Across the UK, the discussion has focused on the role of government within a ‘globalised’ economy. Advocates of #SaveOurSteel have pointed to the fact that other European countries have intervened in favour of their steel industry, and underlined the perceived unfairness of subsidy-fueled ‘dumped’ Chinese imports which are widely blamed for the losses facing steelmakers in Britain. A key argument of proponents of government intervention has been to counterpoise the vast efforts made to prop up the banking sector with inaction over the ‘real economy’. There are indications this has incurred some acceptance of responsibilities by government. Sajid Javid, the Business Secretary, and prominent supporter of free market economics, initially rejected nationalisation but has had to make significant concessions to arguments for government action. This was confirmed on April 21st when the government announced it would be willing to take a stake in the industry and coordinate investment with a private buyer. Javid has also actively engaged in industrial diplomacy efforts with the objective of cutting global steel production levels.

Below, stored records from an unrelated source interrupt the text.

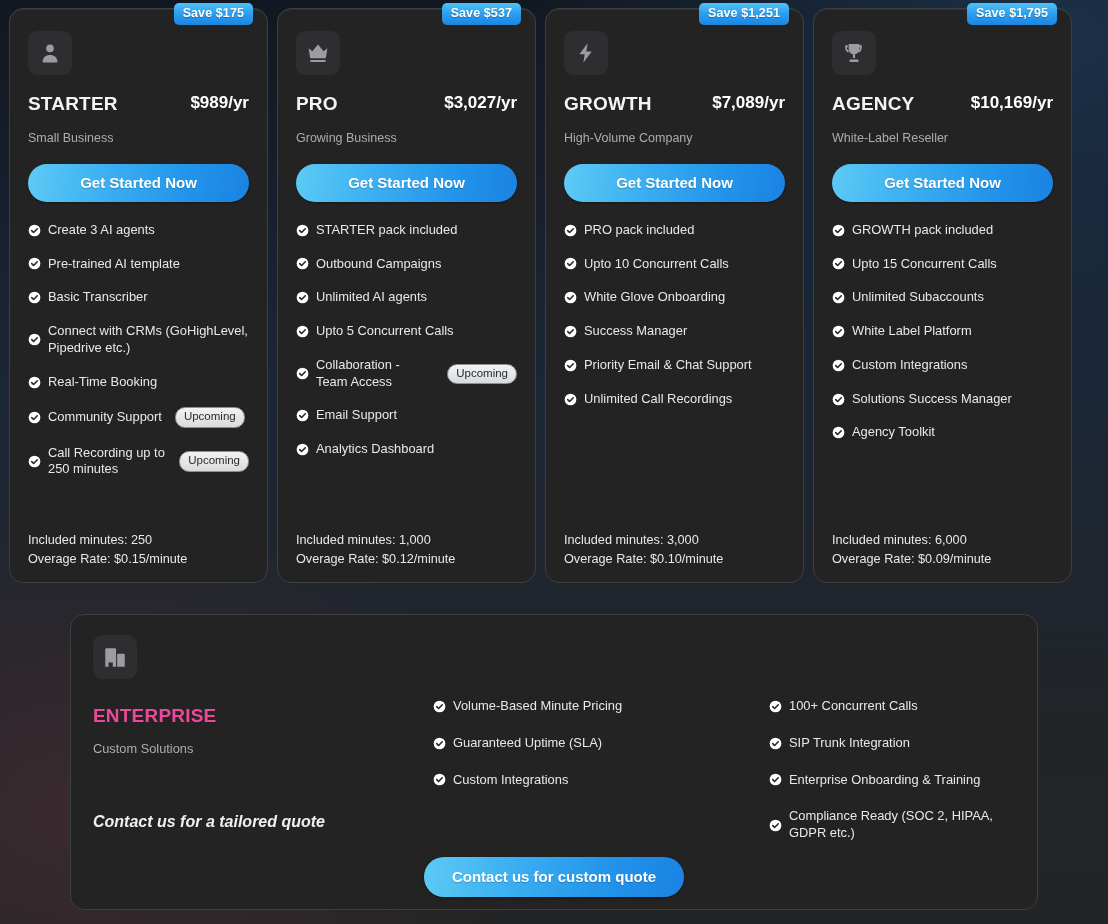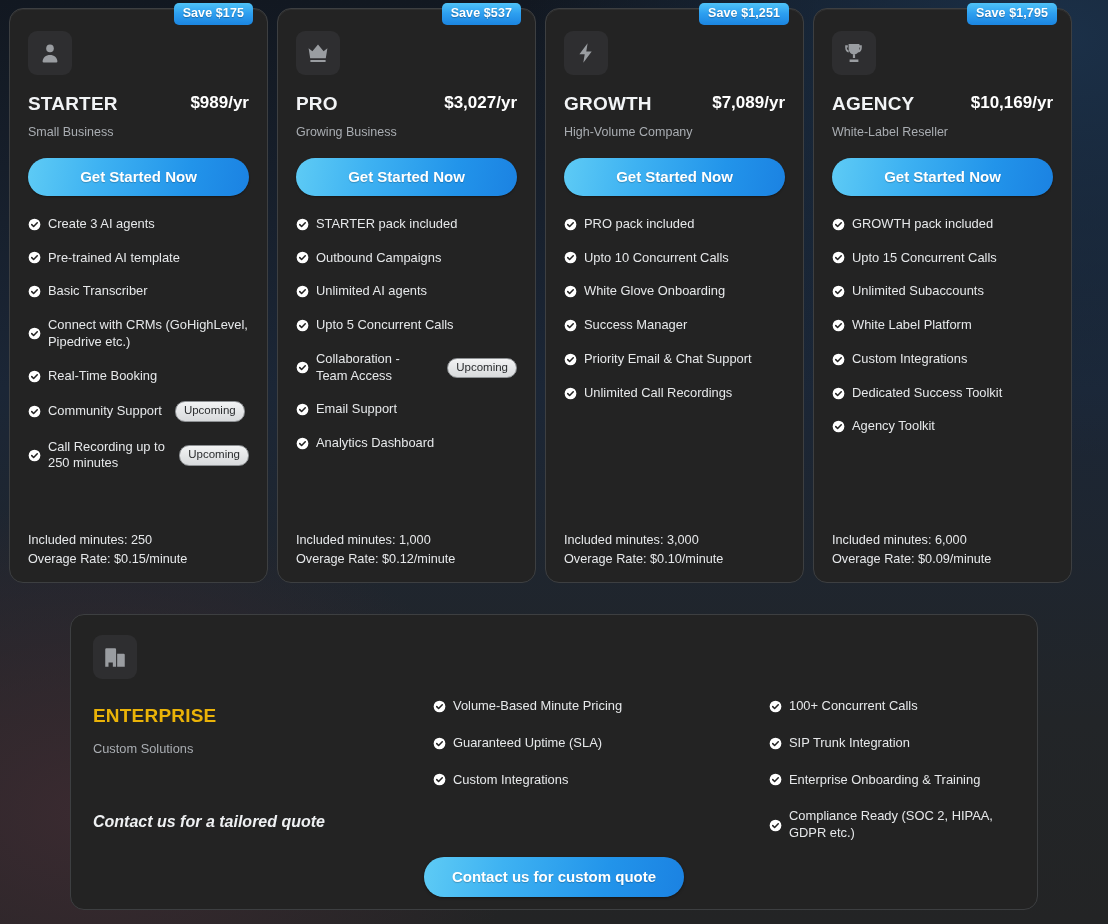--- a/index.html
+++ b/index.html
@@ -83,21 +83,21 @@
   .plan-name {
     font-size: 19px;
     font-weight: bold;
     letter-spacing: 0.2px;
     line-height: 1.15;
     color: #f2f4f6;
   }
   .plan-sub {
     font-size: 12.5px;
     color: #a9adb2;
-    margin-top: 10px;
+    margin-top: 16px;
     line-height: 1.2;
     white-space: nowrap;
   }
   .plan-price {
     font-size: 17px;
     font-weight: bold;
     color: #ffffff;
     white-space: nowrap;
     padding-bottom: 1px;
   }
@@ -180,21 +180,21 @@
     background: #2e2e30;
     border-radius: 9px;
     display: flex; align-items: center; justify-content: center;
     margin-bottom: 26px;
   }
   .ent-icon svg { width: 26px; height: 26px; display: block; }
   .ent-name {
     font-size: 19px;
     font-weight: bold;
     letter-spacing: 0.2px;
-    color: #eab308;
+    color: #ec4899;
   }
   .ent-sub {
     font-size: 12.8px;
     color: #a9adb2;
     margin-top: 14px;
   }
   .ent-quote {
     margin-top: 57px;
     font-size: 16px;
     font-weight: bold;
@@ -498,21 +498,21 @@
               <circle cx="8" cy="8" r="7.2" fill="#ffffff"></circle>
               <path d="M4.6 8.2l2.3 2.3 4.5-4.6" fill="none" stroke="#232323" stroke-width="1.9" stroke-linecap="round" stroke-linejoin="round"></path>
             </svg>
             <span class="ftext">Custom Integrations</span>
           </li>
           <li class="feature">
             <svg class="check" viewBox="0 0 16 16" aria-hidden="true">
               <circle cx="8" cy="8" r="7.2" fill="#ffffff"></circle>
               <path d="M4.6 8.2l2.3 2.3 4.5-4.6" fill="none" stroke="#232323" stroke-width="1.9" stroke-linecap="round" stroke-linejoin="round"></path>
             </svg>
-            <span class="ftext">Dedicated Success Toolkit</span>
+            <span class="ftext">Solutions Success Manager</span>
           </li>
           <li class="feature">
             <svg class="check" viewBox="0 0 16 16" aria-hidden="true">
               <circle cx="8" cy="8" r="7.2" fill="#ffffff"></circle>
               <path d="M4.6 8.2l2.3 2.3 4.5-4.6" fill="none" stroke="#232323" stroke-width="1.9" stroke-linecap="round" stroke-linejoin="round"></path>
             </svg>
             <span class="ftext">Agency Toolkit</span>
           </li>
         </ul>
         <div class="minutes">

Within the relationship between steel multinationals and government, elements of financialisation are apparent. Following Tata’s announcement of divestment, a Community union delegation went to meet company executives in Mumbai in order to impress on them the importance of steel employment in Port Talbot and Scunthorpe. However, a key related aspect is that the steel industry’s costs go well beyond the current workforce and the mills themselves. This is particularly apparent in an industry which has shrunk as fast as steel. Although Tata only employs 15,000 workers in the UK, its pension scheme accounts for 130,000 savers. Whilst the imposition of financialisation during the 1980s related to the shifting of priorities from regional economic development and employment towards balance sheets, it now relates to the principal activities of even the most core of industries. These concerns have set the parameters in negotiations between government and Tata. Confirmation of government willingness to invest in the industry came alongside Koushik Chatterjee, group executive director of Tata Steel, providing reassurances on the status of the pension fund. Pensions were also a factor in the Greybull buyout of Tata’s Long Products division, including the Scunthorpe plant, which was secured with concessions from unions, as well as a funding package with government support. As a result, we see a redrawn but continued affirmation of elements of an economic stewardship role for government even within the context of a heavily redefined steel sector.